Behind Apple's Sapphire Screen Debacle
Frankie70 (803801) writes Apple invested more than $1 billion in an effort to make sapphire one of iPhone 6's selling point. But the iPhone 6 was released without the sapphire screen. GT Advanced Technologies, the small company chosen to supply Apple with enormous quantities of cheap sapphire, declared bankruptcy a month later. Recent documents from GT's bankruptcy proceedings, and conversations with people familiar with operations at Apple and GT, provide several clues as to what went wrong. GT said that to save costs, Apple decided not to install backup power supplies, and multiple outages ruined whole batches of sapphire. The terms Apple negotiated committed GT to supplying a huge amount of sapphire, but put Apple under no obligation to buy it. In its bankruptcy documents, GT would later accuse Apple of using "bait-and-switch" tactics, and said the terms of the deal were "onerous and massively one-sided."
Agreed. Plus I believe Apple merely lent money and secured loans for GT -- they didn't invest in them and push them around; they're a public company.
Not quite, It is more Apple ruined them by promising to buy their product and then not following through after they had already heavily invested in meeting the supply for that promise. regardless they need to accept responsibility for entering into such a lopsided agreement. You make stupid decisions and stupid things happen. Why would you trust any company in this way, especially apple.
Real life transparent aluminum for your phone. Armored "glass" which is really colorless sapphire/ruby.
Sounds an awful lot like Jack Tramiel's questionable business practices while at Commodore:
1. Make a large order to a supplier for parts
2. Supplier runs up costs and works to complete the order
3. Fail to pay the supplier in a timely manner
4. Let the supplier go bankrupt
5. Buy the supplier at liquidated prices
6. Profit!
READY.
PRINT ""+-0
Probably the GT execs ran out of money (by greedy bonus payouts to themselves and/or incompetence in planning) and had to go begging to Apple for more money for backup power supplies, at which point Apple said, "no, why didn't you ask for that in the first place?"
Apple would never have given the money to GT if they knew the odds of failure were so high, GT must have done a song and dance to Apple that GT was able to execute. You can see other suppliers to Apple not having such a rough go of it because you may have to promise big but you have to deliver big. I would believe that the terms and investment that Apple has given to the other suppliers are similar in form.
Not op, but I assumed it was a trade name, not that they were using actual sapphire crystals. Now that I know the truth, it's much cooler.
it would take an extremely good businessman to [terminate] at that point, most would already be counting the money Apple would make them. But if a deal is wrong you need to walk away. They're hardly the first company to fail because they made a bad decision to take on a contract they weren't ready for.

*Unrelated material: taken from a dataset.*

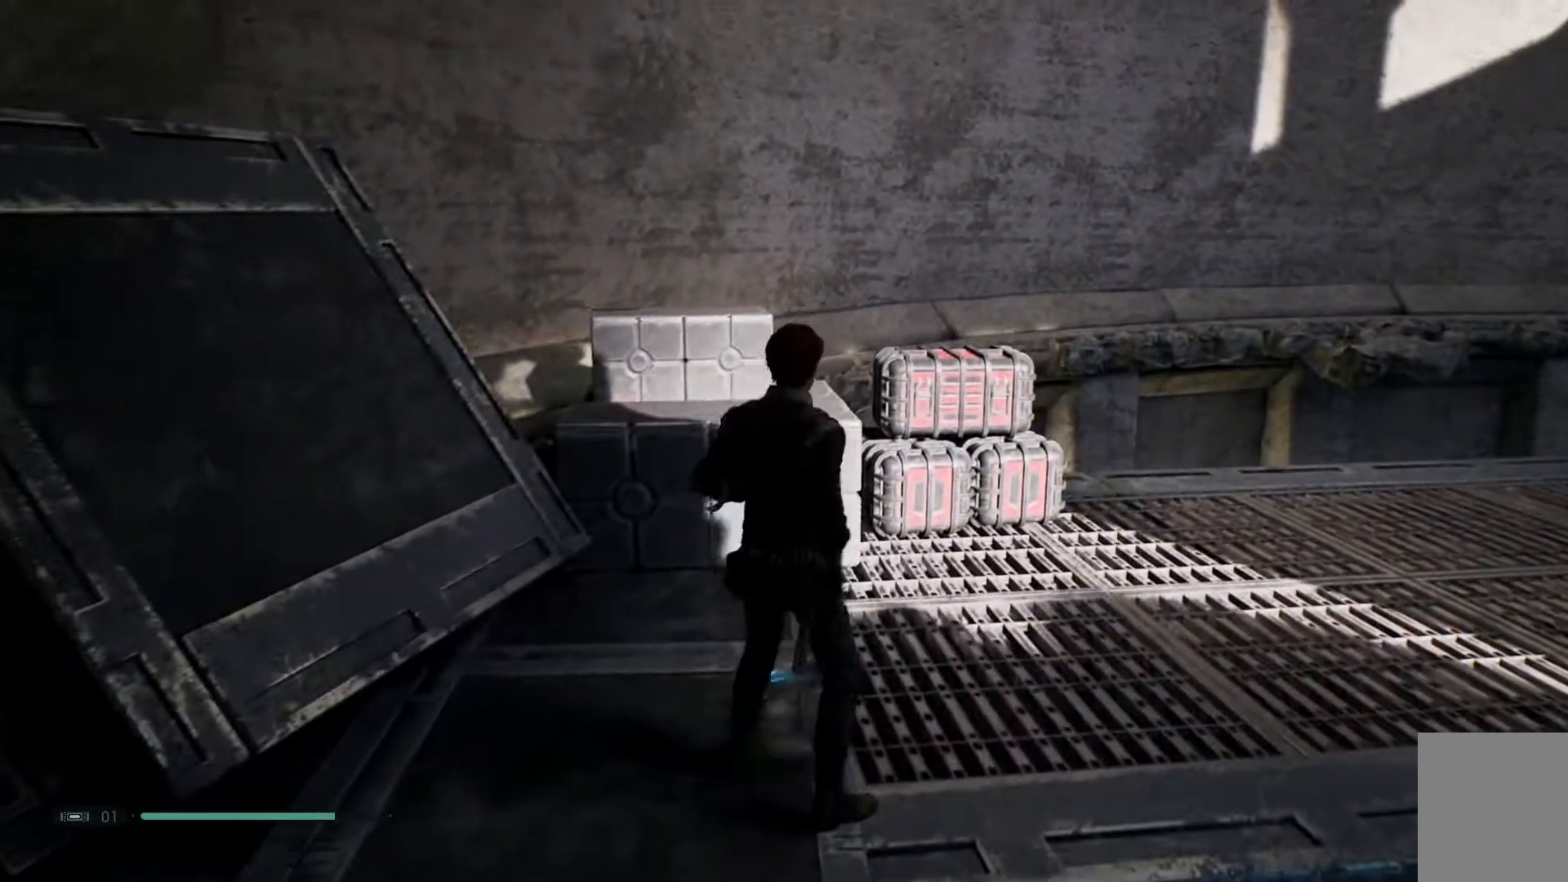
{"buttons": [], "left_stick": "up-left", "right_stick": "center", "events": [[33, "right_stick", "right"], [150, "left_stick", "up"], [417, "left_stick", "up-left"], [500, "right_stick", "center"]]}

The Register ran an opinion piece when the details on this story were first appearing a couple of weeks back. It noted an almost unbelievable point others have commented on elsewhere in this thread:-
[The usual form of the contract is that companies agree] to build whatever to [the agreed] standard and by that time. Excellent. If we do so then you have to either take them and pay for them or if you don't take them you've still got to pay for them. If we don't make them to standard or in time then here's the damages we'll pay. But if we hit the spot then you're committed to pay for them.
But here's what it actually did sign up to:
Those agreements, said Daniel Squiller, GTAT's chief operating officer, were almost entirely one-sided. By the time Cupertino's lawyers were done, he said, GTAT was presented with an deal that, among other terms, required it to: commit to producing millions of units of sapphire, even though Apple was not obligated to buy any of them.

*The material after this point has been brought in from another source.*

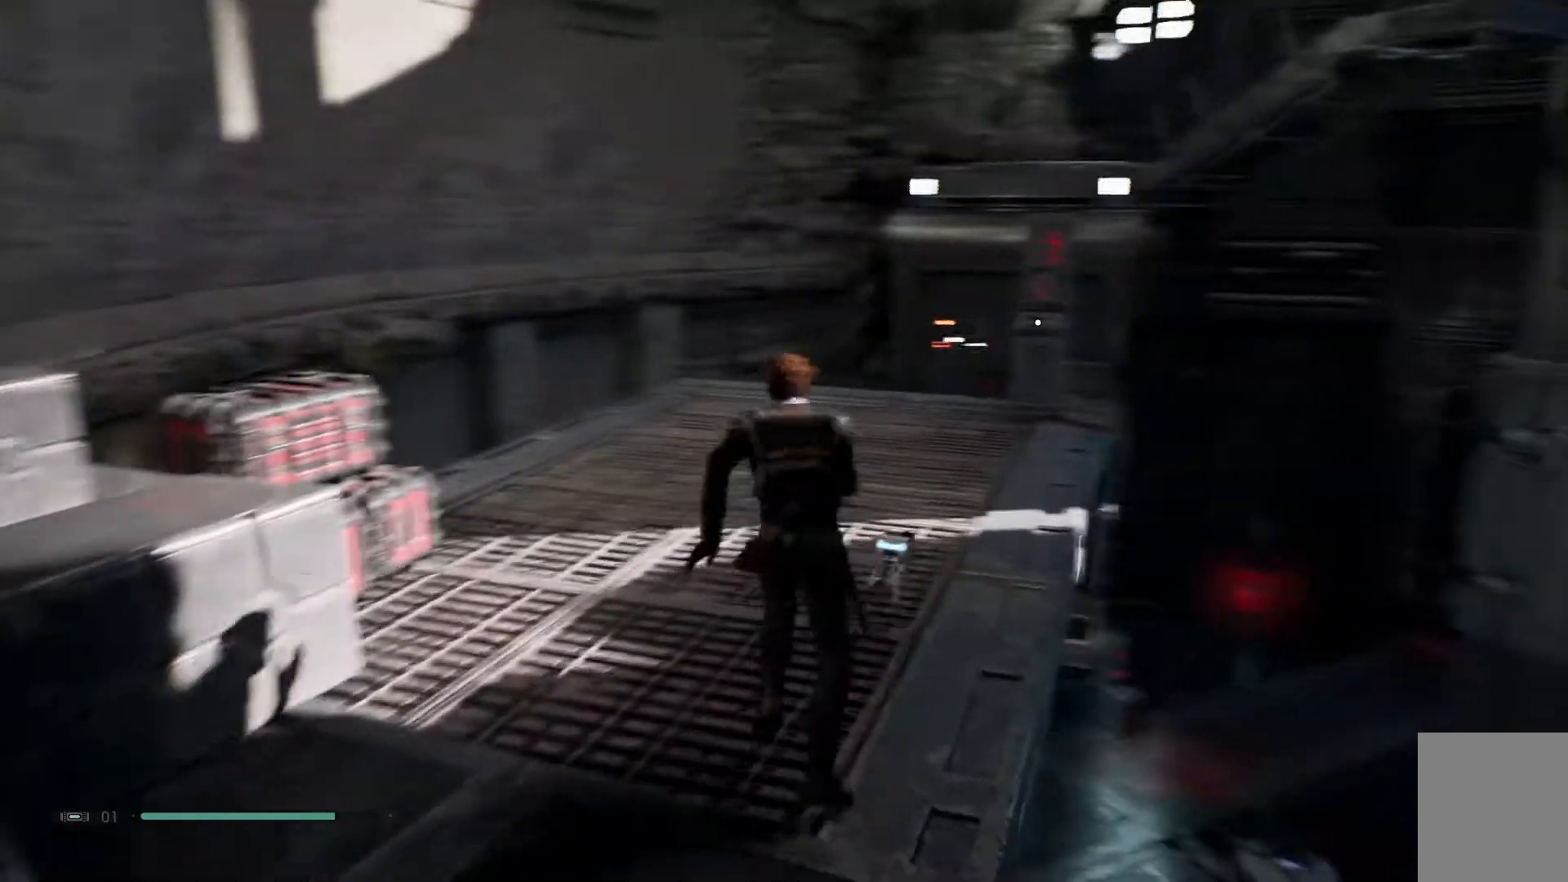
{"buttons": [], "left_stick": "up-left", "right_stick": "center", "events": []}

Something the author describes as "sheer lunacy". Either they were utterly, *utterly* struck blind or there is something strange and dubious going on. Oddly, the "struck blind" explanation isn't as improbable going by a comment in the letters section (from "Edwin"):-
The sexiness of having Apple (or some other A-list brand) as a major customer is extremely seductive to many 'executives'. Not only because it's great advertising, but the bolstering of the supplier's individual executive ego.

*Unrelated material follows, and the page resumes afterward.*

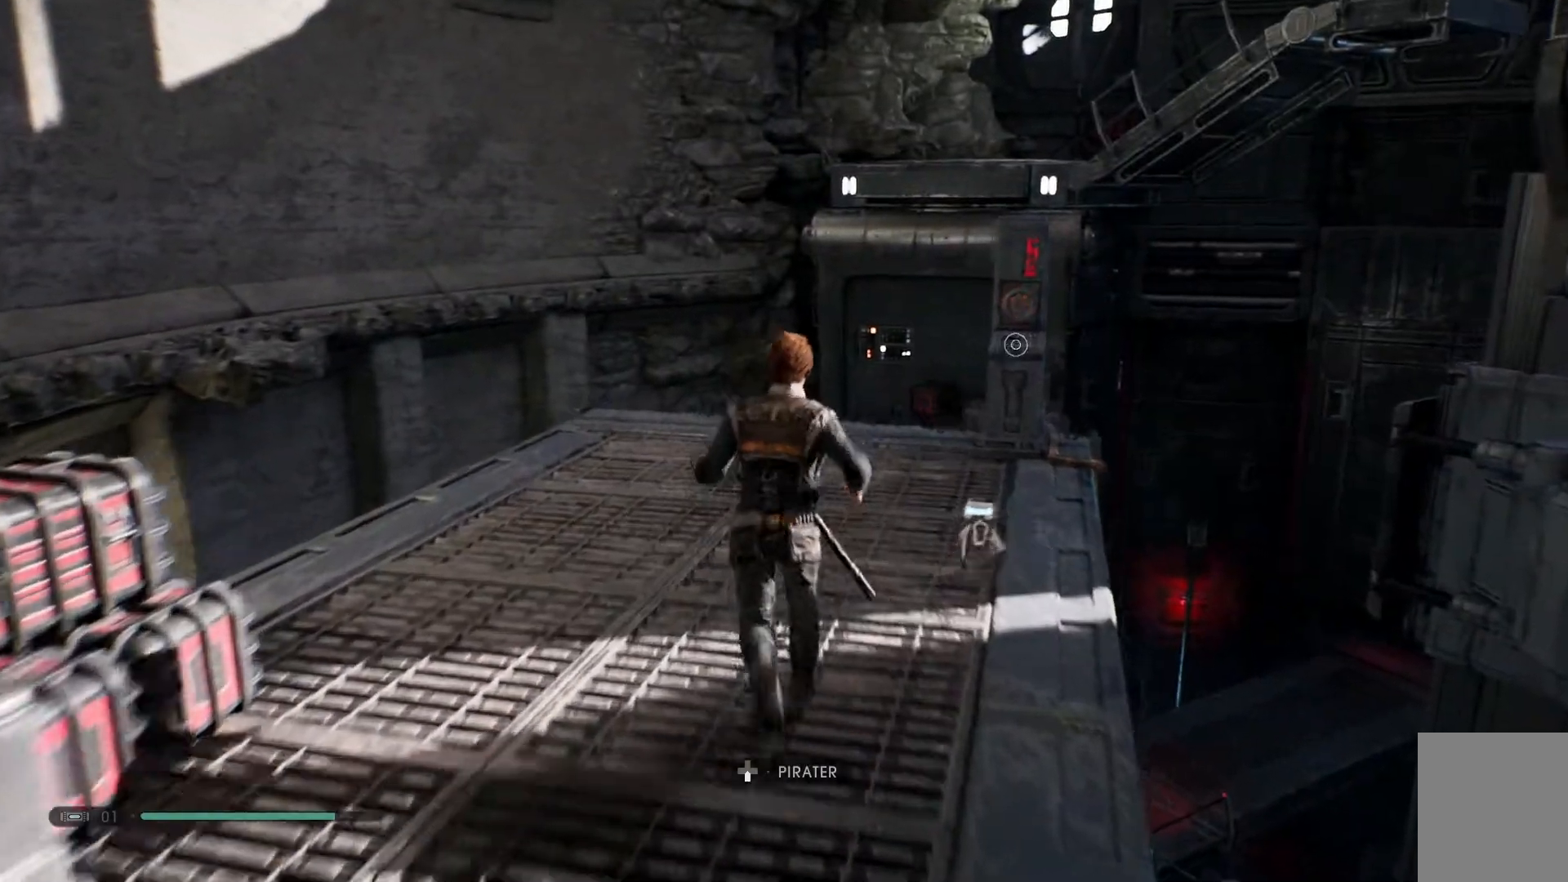
{"buttons": [], "left_stick": "up-left", "right_stick": "center", "events": []}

"Slashdot - News and Chat Sites Deviant". (Click "homepage" link above for details).
Eventually they dropped Disney when it was realized the bragging rights were not worth the abuse.
The problem is that- depending upon the contract- the smaller company being screwed over is now in a position where they *can't* pull out of the contract because their large customer has them over a barrel. They've expanded and/or dedicated significant resources to supplying and pleasing that customer they thought would be a cash cow- possibly dropping other markets- and if the large company was to terminate the contract as threatened, they'd then have a massive production operation to fund with no-one to buy the end result.
It's either that quick death, or the slow death of having your margins ruthlessly squeezed beyond a sustainable point.
From another letter in the comments section of that article (from "Mugs"):-
I was once stuck on a train with a colleague ranting about a similar contract. The contract was in the 40s between Woolworth and his grandfather who ran a broom factory. Woolies started off with a small order, gradually increased until they took all the output then drove the price down until the factory went bust.
This was behaviour I was already familiar with relating to Wal-Mart, but it shows you it happened even back then. You can bet your life that in every case, the large customer knew exactly how this was going to play out in advance.